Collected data
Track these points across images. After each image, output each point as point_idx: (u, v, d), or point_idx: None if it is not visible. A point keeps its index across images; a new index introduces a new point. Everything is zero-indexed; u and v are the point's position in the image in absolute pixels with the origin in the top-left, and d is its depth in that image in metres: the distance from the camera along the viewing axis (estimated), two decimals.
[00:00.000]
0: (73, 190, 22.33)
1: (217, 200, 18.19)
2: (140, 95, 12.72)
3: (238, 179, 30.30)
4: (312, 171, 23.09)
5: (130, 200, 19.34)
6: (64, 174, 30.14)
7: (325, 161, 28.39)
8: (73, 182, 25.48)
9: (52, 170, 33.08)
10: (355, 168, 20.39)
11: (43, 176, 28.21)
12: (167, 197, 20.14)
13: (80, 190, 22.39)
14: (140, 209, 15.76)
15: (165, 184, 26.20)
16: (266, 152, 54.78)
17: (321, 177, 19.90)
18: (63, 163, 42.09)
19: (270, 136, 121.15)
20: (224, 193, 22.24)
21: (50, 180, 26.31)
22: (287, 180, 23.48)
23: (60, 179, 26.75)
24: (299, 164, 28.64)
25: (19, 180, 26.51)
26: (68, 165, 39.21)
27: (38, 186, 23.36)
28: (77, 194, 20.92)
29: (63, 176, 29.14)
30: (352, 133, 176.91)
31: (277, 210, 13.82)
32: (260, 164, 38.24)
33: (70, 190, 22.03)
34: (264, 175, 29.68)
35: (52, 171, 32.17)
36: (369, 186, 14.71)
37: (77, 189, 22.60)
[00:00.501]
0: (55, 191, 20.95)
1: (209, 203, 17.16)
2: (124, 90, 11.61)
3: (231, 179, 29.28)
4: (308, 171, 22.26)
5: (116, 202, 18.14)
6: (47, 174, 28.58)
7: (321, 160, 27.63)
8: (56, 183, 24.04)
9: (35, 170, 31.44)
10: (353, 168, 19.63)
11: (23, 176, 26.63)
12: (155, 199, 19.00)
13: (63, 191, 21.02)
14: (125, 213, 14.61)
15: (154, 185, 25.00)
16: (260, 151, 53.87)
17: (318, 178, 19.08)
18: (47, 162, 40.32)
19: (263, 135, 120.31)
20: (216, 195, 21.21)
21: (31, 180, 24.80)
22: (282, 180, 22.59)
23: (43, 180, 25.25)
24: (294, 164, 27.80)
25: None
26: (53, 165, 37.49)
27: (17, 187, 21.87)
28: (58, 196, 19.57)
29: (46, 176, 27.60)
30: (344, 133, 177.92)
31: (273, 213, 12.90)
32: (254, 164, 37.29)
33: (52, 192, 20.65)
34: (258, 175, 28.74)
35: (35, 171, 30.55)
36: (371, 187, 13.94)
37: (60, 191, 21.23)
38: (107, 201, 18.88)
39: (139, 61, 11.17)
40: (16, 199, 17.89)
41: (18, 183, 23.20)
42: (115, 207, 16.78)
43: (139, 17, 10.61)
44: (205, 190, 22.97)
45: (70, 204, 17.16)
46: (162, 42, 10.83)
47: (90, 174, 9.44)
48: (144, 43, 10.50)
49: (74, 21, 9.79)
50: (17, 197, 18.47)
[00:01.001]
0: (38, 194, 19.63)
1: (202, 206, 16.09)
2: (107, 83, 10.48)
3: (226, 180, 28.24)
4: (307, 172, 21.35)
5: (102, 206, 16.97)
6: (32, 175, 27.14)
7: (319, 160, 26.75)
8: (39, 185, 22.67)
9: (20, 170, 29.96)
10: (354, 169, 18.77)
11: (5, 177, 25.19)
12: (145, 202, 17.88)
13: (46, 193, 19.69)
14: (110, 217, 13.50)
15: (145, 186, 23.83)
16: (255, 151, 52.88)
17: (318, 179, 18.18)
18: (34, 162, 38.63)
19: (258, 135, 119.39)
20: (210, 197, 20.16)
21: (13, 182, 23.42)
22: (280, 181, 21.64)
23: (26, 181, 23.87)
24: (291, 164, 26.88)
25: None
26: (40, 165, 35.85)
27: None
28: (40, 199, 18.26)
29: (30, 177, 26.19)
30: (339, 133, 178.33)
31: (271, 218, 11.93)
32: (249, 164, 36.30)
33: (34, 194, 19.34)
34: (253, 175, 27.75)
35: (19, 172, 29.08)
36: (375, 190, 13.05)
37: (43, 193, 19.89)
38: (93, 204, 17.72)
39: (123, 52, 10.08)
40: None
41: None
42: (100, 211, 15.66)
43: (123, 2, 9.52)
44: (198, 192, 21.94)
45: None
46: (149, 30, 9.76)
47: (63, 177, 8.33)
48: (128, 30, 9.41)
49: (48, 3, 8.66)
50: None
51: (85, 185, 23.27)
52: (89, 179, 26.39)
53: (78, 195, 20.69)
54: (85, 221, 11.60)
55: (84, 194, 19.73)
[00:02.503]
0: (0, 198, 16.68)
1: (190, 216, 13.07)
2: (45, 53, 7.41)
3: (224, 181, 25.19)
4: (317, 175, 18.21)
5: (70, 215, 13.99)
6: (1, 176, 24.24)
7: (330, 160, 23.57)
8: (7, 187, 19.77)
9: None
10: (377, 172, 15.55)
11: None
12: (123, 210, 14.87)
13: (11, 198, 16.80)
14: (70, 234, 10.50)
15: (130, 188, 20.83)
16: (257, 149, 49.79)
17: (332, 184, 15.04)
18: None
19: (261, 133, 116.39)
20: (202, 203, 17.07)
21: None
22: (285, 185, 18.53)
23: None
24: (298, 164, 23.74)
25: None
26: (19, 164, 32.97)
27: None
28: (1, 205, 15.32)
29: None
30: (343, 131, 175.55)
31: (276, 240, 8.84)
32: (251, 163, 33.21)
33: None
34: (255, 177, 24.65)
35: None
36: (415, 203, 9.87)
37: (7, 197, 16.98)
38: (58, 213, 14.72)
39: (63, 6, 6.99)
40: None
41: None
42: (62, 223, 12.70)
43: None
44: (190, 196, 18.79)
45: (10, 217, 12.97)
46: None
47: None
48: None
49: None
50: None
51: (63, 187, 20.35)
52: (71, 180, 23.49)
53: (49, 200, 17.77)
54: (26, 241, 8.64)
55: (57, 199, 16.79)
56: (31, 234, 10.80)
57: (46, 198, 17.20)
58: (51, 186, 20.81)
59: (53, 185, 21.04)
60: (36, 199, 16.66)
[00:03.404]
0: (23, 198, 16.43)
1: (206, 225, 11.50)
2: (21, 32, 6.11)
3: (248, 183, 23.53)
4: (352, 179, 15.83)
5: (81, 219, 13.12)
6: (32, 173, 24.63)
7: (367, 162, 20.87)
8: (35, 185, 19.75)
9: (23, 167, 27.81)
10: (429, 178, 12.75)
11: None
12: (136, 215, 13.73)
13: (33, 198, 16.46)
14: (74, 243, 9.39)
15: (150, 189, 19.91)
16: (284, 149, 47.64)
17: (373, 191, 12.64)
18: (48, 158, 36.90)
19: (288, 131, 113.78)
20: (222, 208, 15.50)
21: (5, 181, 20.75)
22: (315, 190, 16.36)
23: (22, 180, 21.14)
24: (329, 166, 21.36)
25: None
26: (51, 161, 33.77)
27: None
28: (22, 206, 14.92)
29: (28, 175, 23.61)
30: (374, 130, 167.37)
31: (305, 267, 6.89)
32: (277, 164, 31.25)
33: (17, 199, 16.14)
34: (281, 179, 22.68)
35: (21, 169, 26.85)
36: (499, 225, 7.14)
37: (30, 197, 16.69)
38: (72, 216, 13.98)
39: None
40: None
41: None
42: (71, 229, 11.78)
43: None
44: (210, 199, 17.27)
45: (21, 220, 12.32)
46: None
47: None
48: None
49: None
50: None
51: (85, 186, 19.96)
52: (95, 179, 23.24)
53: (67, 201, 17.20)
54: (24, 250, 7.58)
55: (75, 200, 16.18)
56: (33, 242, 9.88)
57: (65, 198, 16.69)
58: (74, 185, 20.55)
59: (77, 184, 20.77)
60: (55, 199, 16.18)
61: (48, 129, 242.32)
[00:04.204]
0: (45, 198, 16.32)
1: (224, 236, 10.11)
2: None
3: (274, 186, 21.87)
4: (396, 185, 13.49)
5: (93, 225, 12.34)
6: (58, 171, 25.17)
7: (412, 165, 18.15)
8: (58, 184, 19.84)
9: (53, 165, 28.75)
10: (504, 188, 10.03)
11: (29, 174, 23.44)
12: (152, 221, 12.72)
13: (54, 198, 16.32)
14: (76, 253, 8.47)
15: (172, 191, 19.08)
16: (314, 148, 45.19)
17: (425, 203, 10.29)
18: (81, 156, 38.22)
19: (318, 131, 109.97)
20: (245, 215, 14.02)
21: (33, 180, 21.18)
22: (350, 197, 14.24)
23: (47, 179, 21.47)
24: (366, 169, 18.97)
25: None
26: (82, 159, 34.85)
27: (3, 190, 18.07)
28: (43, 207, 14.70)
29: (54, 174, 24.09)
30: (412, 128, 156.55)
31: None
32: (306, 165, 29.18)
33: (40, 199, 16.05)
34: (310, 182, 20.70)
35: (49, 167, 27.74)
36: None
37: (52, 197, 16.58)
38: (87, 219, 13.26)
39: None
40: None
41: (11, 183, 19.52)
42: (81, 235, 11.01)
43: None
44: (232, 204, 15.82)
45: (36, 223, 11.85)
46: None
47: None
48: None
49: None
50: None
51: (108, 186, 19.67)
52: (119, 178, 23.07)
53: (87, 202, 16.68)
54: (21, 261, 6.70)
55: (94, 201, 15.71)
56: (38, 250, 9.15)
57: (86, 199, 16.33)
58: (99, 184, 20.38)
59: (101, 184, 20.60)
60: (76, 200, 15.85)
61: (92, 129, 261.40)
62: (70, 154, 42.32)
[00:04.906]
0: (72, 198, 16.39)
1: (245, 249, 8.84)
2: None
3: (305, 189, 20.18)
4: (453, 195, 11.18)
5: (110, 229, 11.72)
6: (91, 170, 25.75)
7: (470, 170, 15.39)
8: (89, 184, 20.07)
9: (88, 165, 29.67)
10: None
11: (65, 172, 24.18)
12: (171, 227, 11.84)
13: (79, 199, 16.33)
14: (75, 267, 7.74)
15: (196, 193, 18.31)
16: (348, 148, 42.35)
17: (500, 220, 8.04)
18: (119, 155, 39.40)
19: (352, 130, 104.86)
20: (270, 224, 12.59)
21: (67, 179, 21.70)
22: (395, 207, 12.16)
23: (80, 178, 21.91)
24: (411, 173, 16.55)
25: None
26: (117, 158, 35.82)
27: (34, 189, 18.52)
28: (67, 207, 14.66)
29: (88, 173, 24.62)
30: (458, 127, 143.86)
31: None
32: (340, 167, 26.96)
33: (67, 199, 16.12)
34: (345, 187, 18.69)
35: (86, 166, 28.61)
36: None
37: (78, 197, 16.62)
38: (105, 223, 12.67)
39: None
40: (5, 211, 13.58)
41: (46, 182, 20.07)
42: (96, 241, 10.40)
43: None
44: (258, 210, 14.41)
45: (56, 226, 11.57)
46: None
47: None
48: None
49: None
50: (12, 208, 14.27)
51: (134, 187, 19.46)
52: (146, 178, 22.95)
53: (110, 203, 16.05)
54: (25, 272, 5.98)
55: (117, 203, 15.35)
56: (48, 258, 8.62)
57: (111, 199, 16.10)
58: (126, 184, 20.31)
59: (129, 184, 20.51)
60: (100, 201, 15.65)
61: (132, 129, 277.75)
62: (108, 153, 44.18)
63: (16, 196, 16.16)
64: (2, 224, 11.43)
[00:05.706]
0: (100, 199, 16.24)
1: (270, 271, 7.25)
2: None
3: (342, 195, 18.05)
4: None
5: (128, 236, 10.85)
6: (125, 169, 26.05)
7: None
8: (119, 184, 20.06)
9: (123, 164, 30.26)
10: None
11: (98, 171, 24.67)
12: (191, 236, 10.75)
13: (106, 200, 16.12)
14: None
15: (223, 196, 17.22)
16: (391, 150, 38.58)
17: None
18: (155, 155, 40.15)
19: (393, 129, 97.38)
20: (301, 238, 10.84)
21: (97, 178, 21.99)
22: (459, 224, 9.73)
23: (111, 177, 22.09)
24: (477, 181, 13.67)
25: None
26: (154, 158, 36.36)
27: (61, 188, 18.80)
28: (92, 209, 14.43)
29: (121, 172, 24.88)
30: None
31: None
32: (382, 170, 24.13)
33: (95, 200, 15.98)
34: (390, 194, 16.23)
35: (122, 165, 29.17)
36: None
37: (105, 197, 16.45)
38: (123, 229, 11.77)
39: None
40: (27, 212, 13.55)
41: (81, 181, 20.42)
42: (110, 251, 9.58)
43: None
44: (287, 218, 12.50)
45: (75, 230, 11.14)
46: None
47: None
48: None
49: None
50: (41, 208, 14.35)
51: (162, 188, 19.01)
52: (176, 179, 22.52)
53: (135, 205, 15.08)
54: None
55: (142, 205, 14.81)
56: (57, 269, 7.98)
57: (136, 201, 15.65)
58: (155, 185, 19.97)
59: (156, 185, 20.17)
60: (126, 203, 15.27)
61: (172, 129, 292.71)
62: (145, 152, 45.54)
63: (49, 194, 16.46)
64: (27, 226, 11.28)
==
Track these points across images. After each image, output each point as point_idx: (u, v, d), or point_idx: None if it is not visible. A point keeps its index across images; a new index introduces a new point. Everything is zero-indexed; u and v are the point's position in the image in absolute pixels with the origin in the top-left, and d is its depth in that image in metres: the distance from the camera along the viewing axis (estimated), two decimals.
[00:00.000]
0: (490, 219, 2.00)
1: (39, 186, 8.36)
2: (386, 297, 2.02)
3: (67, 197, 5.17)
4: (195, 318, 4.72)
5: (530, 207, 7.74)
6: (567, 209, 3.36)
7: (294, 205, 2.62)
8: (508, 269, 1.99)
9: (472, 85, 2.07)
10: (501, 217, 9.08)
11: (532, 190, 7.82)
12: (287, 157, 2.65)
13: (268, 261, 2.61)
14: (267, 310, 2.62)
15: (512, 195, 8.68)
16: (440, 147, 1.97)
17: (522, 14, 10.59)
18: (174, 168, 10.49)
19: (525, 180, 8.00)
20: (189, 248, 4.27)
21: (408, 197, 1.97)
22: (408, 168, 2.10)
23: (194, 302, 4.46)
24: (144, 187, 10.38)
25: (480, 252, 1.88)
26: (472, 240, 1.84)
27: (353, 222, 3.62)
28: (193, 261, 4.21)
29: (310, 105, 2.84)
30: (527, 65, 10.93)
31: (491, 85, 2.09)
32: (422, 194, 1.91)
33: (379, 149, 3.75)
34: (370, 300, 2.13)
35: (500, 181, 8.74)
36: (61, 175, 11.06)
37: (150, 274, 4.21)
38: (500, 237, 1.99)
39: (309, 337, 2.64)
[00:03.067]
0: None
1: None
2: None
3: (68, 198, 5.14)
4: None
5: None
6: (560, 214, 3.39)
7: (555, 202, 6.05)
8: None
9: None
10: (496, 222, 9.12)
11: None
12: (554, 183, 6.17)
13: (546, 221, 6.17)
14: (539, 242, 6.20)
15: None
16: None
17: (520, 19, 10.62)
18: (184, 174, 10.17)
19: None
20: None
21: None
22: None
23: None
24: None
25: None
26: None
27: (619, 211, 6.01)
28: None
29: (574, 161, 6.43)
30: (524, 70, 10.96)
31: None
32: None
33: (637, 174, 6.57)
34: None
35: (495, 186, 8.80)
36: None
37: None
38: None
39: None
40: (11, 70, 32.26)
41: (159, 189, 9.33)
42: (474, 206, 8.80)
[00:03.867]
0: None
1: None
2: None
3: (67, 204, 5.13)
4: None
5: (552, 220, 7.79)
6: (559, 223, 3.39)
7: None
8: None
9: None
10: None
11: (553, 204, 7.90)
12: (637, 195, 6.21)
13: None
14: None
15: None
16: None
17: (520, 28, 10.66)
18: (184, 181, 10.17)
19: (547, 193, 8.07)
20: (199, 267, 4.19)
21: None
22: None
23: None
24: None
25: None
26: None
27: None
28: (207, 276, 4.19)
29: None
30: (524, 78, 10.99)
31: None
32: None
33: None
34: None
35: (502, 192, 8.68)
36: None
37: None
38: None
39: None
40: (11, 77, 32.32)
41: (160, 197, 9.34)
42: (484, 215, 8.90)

WHAT TO WORK ON - Could you write out, exactly as they stand, only the lines above that begin at the line with "43: (139, 17, 10.61)" and stop after the line with "50: (17, 197, 18.47)"?

RESULT OF THE TASK -
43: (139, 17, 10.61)
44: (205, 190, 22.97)
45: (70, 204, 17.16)
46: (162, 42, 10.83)
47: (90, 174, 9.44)
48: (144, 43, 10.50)
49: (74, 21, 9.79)
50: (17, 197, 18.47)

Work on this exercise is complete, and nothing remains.